** Opening Stored data block **

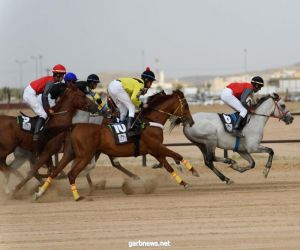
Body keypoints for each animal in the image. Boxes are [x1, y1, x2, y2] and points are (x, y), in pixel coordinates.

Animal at [34, 90, 198, 201]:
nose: (191, 122)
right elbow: (177, 155)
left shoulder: (155, 150)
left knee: (55, 171)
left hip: (70, 153)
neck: (150, 121)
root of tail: (73, 126)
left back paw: (39, 193)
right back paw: (78, 196)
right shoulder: (157, 146)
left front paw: (184, 182)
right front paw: (194, 171)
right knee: (71, 174)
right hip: (84, 155)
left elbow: (169, 166)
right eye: (186, 105)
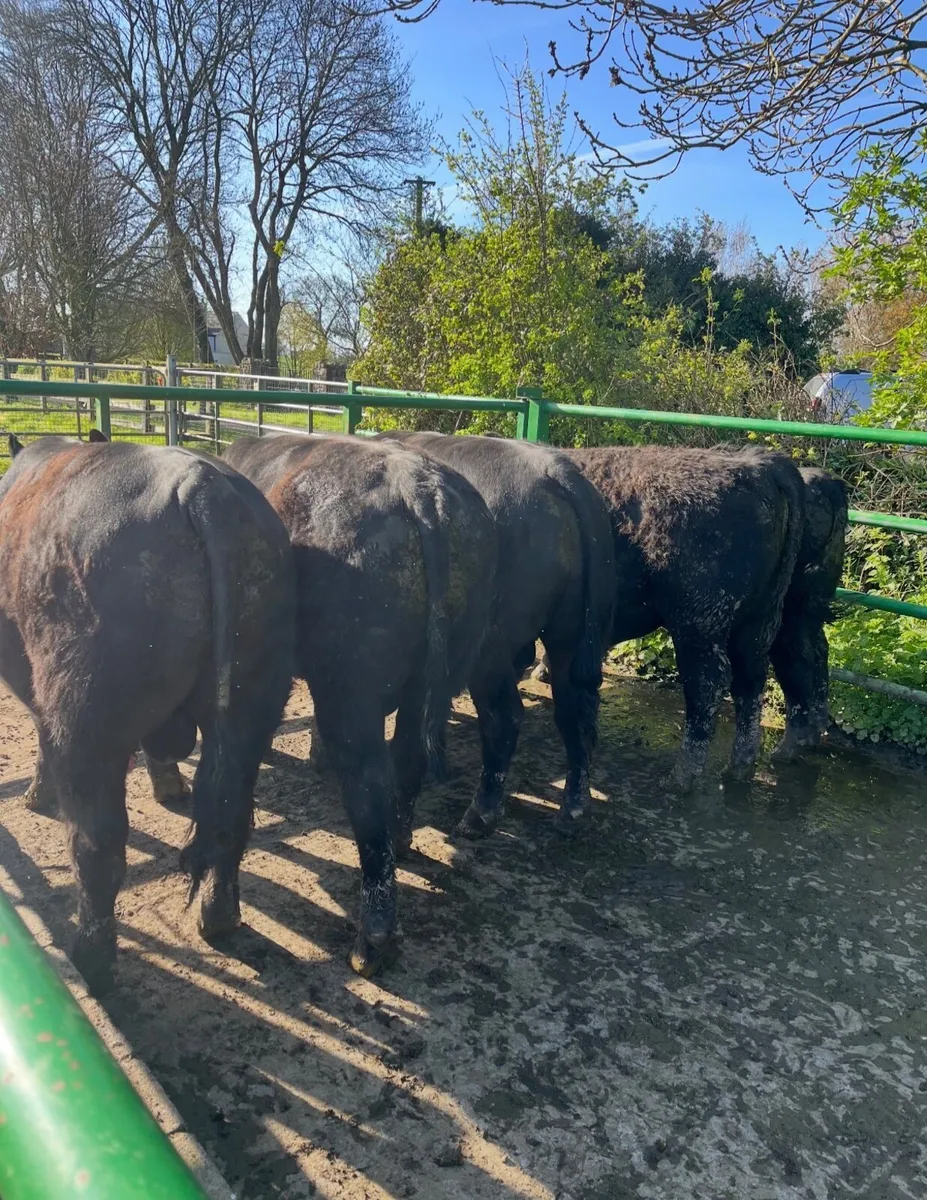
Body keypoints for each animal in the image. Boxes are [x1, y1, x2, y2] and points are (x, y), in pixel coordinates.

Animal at [0, 433, 295, 992]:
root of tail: (203, 486)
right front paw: (168, 784)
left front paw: (34, 794)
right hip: (252, 704)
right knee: (228, 816)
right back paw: (218, 917)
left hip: (86, 720)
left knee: (98, 844)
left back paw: (91, 959)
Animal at [223, 434, 497, 977]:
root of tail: (416, 484)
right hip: (436, 673)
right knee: (408, 759)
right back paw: (403, 840)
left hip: (352, 689)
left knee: (367, 781)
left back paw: (373, 939)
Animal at [375, 432, 615, 836]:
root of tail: (553, 469)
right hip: (569, 632)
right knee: (575, 712)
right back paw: (573, 806)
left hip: (490, 647)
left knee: (503, 716)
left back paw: (481, 811)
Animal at [534, 446, 806, 792]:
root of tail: (755, 465)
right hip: (755, 623)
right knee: (750, 682)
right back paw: (739, 768)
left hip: (698, 626)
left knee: (707, 685)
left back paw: (680, 777)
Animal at [769, 467, 848, 761]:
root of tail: (828, 482)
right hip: (808, 605)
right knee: (818, 649)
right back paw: (817, 727)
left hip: (788, 606)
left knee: (796, 656)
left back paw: (791, 745)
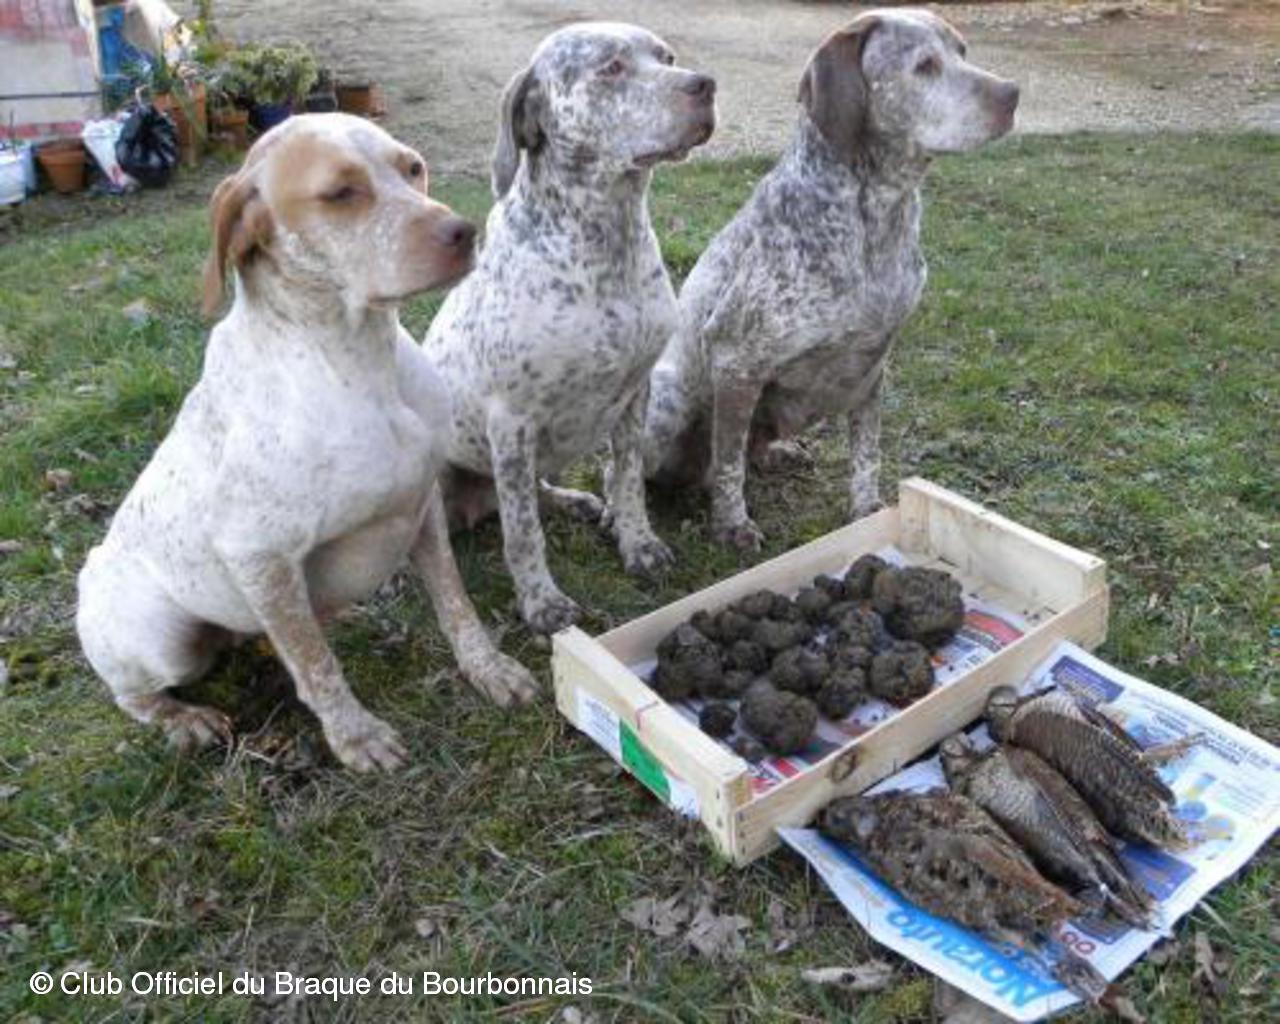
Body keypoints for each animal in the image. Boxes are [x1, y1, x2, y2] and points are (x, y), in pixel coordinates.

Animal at [77, 113, 537, 772]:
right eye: (340, 193)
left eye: (412, 168)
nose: (464, 231)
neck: (357, 364)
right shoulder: (260, 557)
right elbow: (316, 665)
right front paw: (355, 736)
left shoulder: (422, 507)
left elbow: (456, 604)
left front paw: (489, 669)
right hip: (163, 643)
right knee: (134, 694)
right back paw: (184, 720)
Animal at [422, 22, 716, 634]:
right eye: (611, 67)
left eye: (667, 56)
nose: (705, 85)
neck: (606, 244)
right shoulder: (511, 421)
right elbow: (522, 534)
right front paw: (541, 602)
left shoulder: (634, 393)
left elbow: (627, 480)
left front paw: (638, 543)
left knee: (533, 493)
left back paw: (573, 501)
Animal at [645, 10, 1018, 549]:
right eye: (924, 65)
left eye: (963, 52)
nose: (1013, 94)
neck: (876, 220)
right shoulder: (737, 363)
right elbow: (729, 463)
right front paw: (733, 525)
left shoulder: (872, 364)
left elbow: (867, 454)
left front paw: (865, 511)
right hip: (668, 400)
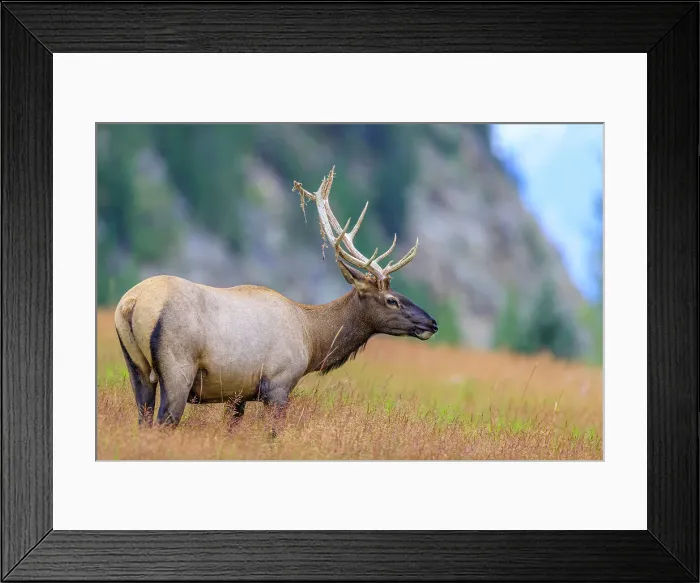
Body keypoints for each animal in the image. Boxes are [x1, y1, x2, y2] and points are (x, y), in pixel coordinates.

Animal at [114, 166, 438, 433]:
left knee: (143, 418)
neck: (312, 340)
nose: (432, 323)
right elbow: (274, 434)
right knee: (164, 421)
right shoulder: (279, 385)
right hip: (177, 366)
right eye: (392, 299)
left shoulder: (238, 395)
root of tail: (131, 303)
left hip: (137, 368)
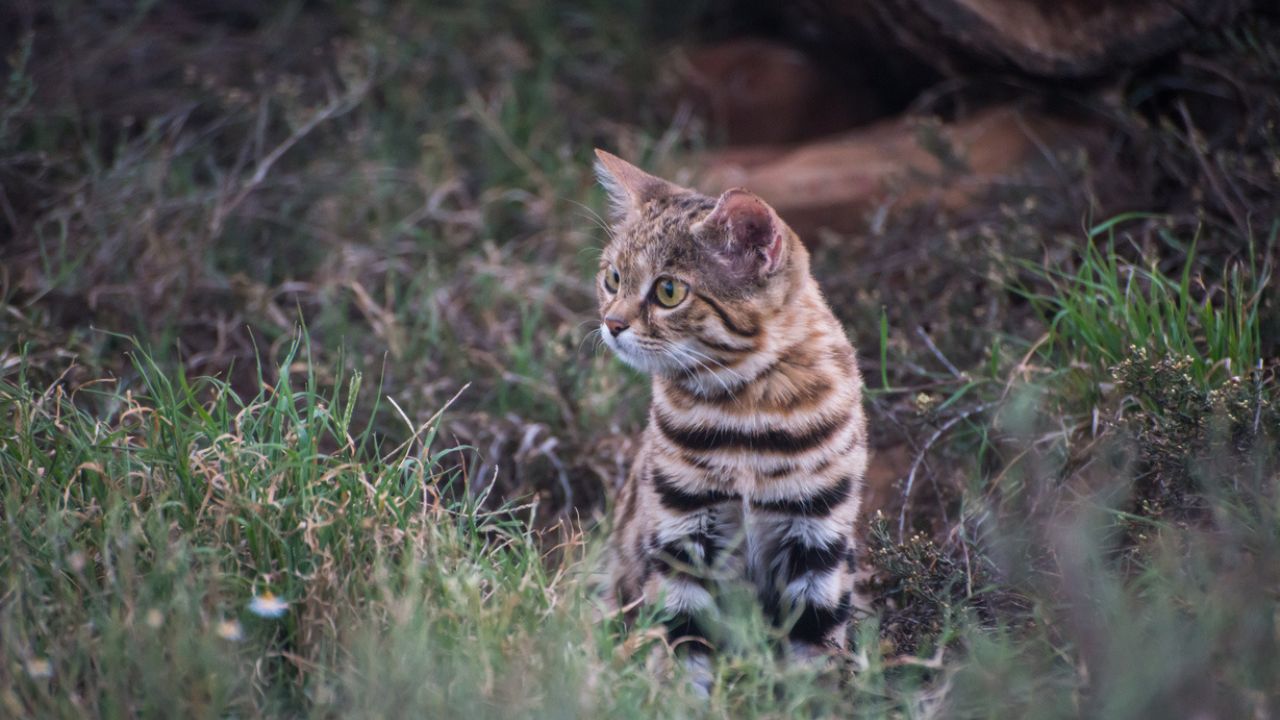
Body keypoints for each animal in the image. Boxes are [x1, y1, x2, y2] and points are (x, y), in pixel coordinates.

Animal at [593, 148, 865, 661]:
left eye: (669, 291)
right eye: (612, 278)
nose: (611, 324)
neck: (746, 412)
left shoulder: (818, 541)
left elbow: (817, 657)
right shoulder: (681, 535)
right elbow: (682, 649)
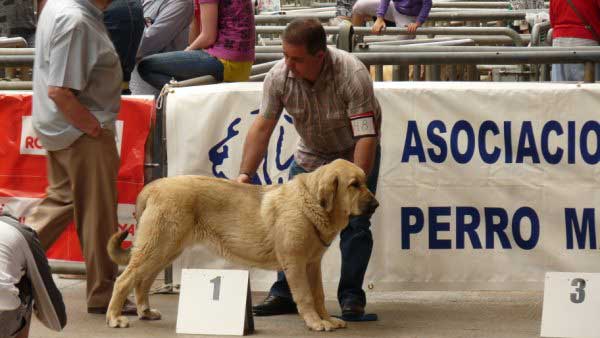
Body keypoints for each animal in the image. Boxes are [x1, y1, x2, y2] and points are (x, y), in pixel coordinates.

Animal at [106, 158, 380, 330]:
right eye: (354, 185)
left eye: (365, 182)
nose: (376, 205)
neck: (311, 204)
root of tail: (154, 186)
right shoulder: (296, 264)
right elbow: (305, 297)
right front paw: (315, 322)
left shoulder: (312, 265)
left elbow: (319, 295)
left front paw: (327, 319)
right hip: (157, 247)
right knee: (123, 280)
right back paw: (114, 317)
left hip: (165, 250)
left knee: (141, 282)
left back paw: (145, 311)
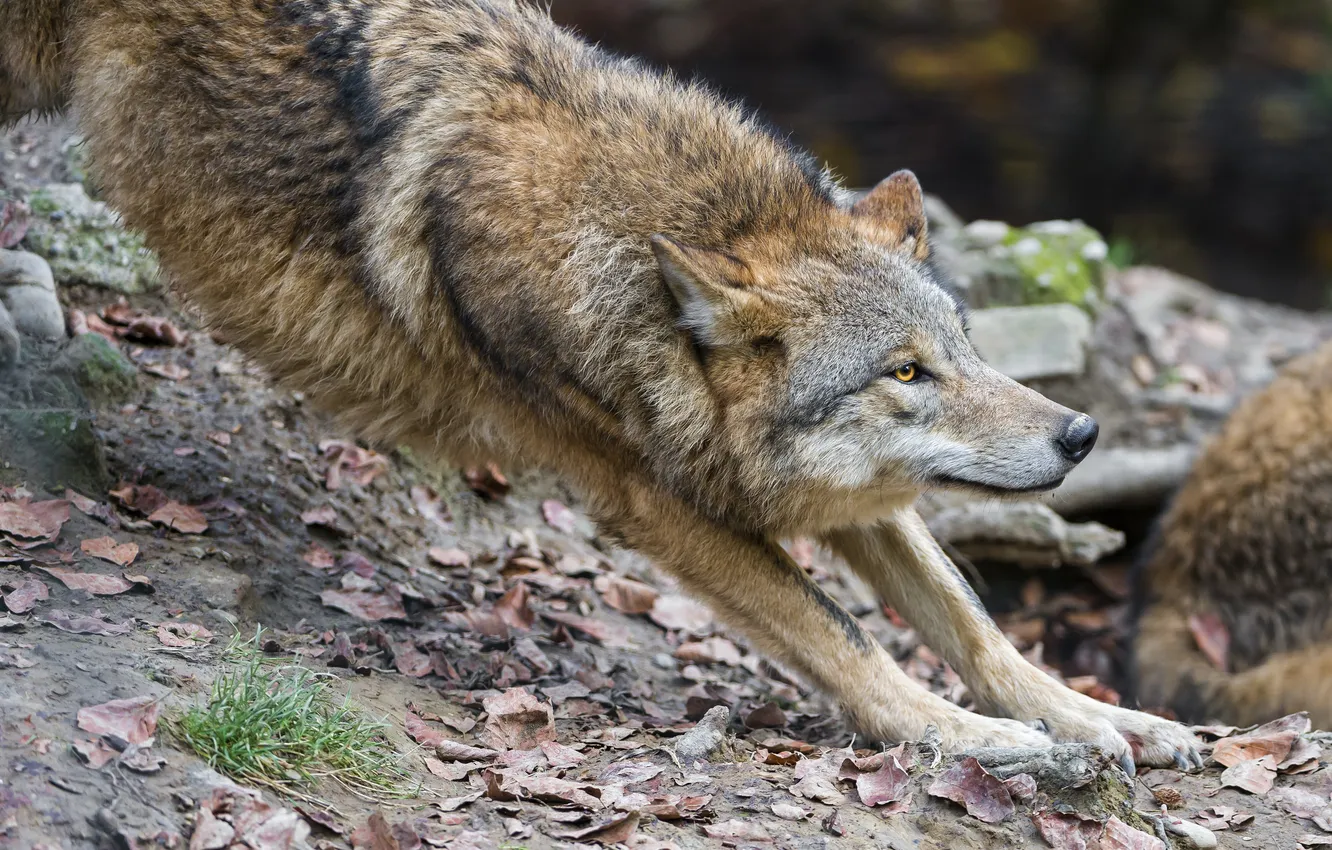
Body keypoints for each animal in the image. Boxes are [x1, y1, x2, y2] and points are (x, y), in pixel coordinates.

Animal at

** Closing Stored data block **

Work to complete
Print exactly, with no pictures, the lines above from the one that holds "left back paw: (680, 777)" through the one that holds "left shoulder: (422, 507)", both of them included.

Expected answer
left back paw: (680, 777)
Animal at [769, 467, 848, 761]:
root of tail: (828, 482)
right hip: (808, 605)
right knee: (818, 649)
right back paw: (817, 727)
left hip: (788, 606)
left knee: (796, 656)
left back paw: (791, 745)
Body keypoints for each animal in the image. Boxes are [x1, y1, x2, y2] and points are (x, y), in pixel coordinates.

Animal at [77, 113, 537, 772]:
right eye: (340, 193)
left eye: (412, 168)
nose: (464, 231)
neck: (357, 364)
right shoulder: (260, 557)
right elbow: (316, 665)
right front paw: (355, 736)
left shoulder: (422, 507)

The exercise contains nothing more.